Again, we make our node executable,

chmod +x ./packages/my_package/src/wheel_encoder_reader_node.py

Define launcher#

Similarly to what we did in the section Define launcher, we create a new launcher file ./launchers/wheel-encoder-reader.sh with the content,

#!/bin/bash

source /environment.sh

# initialize launch file
dt-launchfile-init

# launch subscriber
rosrun my_package wheel_encoder_reader_node.py

# wait for app to end
dt-launchfile-join

Let us now re-compile our project using the command

dts devel build -f

Launch the node#

We are now ready to run our reader node,

dts devel run -R ROBOT_NAME -L wheel-encoder-reader

The resolution and type values will be printed at the top of the logs once.
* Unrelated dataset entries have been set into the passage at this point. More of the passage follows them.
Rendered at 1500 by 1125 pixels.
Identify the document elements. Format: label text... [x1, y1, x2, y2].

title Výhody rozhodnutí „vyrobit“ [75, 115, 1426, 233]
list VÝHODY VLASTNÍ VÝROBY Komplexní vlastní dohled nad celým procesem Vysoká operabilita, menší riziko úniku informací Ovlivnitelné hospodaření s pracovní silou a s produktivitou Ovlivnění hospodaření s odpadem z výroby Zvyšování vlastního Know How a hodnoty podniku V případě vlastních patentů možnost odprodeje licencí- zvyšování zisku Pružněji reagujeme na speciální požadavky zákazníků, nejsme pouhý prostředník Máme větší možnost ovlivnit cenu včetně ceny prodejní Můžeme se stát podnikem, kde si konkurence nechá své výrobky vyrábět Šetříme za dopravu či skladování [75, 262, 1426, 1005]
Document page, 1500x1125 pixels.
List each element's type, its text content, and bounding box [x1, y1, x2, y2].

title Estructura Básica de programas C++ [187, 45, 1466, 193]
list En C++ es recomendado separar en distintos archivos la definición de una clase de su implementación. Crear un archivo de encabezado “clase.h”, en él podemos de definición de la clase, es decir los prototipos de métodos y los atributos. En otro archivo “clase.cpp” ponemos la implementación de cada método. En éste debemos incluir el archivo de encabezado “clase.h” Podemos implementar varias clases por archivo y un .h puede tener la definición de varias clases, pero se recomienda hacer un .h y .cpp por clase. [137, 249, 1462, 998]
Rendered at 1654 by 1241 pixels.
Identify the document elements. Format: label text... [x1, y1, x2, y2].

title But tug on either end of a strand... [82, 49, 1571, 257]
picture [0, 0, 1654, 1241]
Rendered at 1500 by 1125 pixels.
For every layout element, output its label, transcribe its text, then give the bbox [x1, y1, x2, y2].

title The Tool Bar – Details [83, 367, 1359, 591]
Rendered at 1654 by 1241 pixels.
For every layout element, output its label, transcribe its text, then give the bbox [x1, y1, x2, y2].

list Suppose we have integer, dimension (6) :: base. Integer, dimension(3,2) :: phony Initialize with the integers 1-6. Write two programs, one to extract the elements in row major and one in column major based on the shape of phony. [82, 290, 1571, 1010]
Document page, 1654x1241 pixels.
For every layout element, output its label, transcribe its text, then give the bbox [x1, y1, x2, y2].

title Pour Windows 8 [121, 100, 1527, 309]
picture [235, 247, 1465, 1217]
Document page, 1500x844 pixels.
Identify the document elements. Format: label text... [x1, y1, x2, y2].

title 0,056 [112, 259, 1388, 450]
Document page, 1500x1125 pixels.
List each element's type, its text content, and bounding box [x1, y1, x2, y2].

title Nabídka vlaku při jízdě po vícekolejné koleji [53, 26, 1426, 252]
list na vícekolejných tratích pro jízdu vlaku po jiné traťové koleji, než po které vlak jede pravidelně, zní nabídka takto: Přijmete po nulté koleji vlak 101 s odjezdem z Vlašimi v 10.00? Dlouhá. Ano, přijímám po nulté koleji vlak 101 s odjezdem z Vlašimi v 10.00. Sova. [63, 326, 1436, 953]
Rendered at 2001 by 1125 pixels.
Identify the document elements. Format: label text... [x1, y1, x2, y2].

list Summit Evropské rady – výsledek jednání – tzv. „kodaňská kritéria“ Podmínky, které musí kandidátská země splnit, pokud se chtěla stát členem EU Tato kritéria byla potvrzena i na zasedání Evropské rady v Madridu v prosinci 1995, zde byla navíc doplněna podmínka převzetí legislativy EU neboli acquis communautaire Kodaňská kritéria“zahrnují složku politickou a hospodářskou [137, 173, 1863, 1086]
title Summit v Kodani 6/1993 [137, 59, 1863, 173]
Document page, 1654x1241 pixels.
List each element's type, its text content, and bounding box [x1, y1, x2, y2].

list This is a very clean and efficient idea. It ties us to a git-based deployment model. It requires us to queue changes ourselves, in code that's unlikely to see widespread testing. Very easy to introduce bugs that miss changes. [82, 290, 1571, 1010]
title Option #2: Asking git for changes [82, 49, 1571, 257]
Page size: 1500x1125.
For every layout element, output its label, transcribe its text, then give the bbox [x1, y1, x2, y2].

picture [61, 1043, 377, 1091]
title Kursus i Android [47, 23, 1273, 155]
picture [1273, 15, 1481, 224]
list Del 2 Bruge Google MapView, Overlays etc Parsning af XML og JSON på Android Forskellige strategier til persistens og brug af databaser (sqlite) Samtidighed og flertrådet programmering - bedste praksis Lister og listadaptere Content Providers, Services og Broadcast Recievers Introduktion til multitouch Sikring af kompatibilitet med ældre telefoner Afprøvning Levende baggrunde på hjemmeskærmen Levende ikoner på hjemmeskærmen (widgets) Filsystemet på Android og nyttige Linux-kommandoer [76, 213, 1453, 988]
Then in the console, the received left and right encoder data will be printed. Try:

  • spinning the left/right wheel, in both directions

  • driving the robot back and forth with the virtual joystick

Observe how the values change in both cases.

If you want to stop the node, just use Ctrl+C in the terminal.

Congratulations 🎉

You just built and run a ROS node capable of reading information from the wheel encoder sensors on the Duckiebot.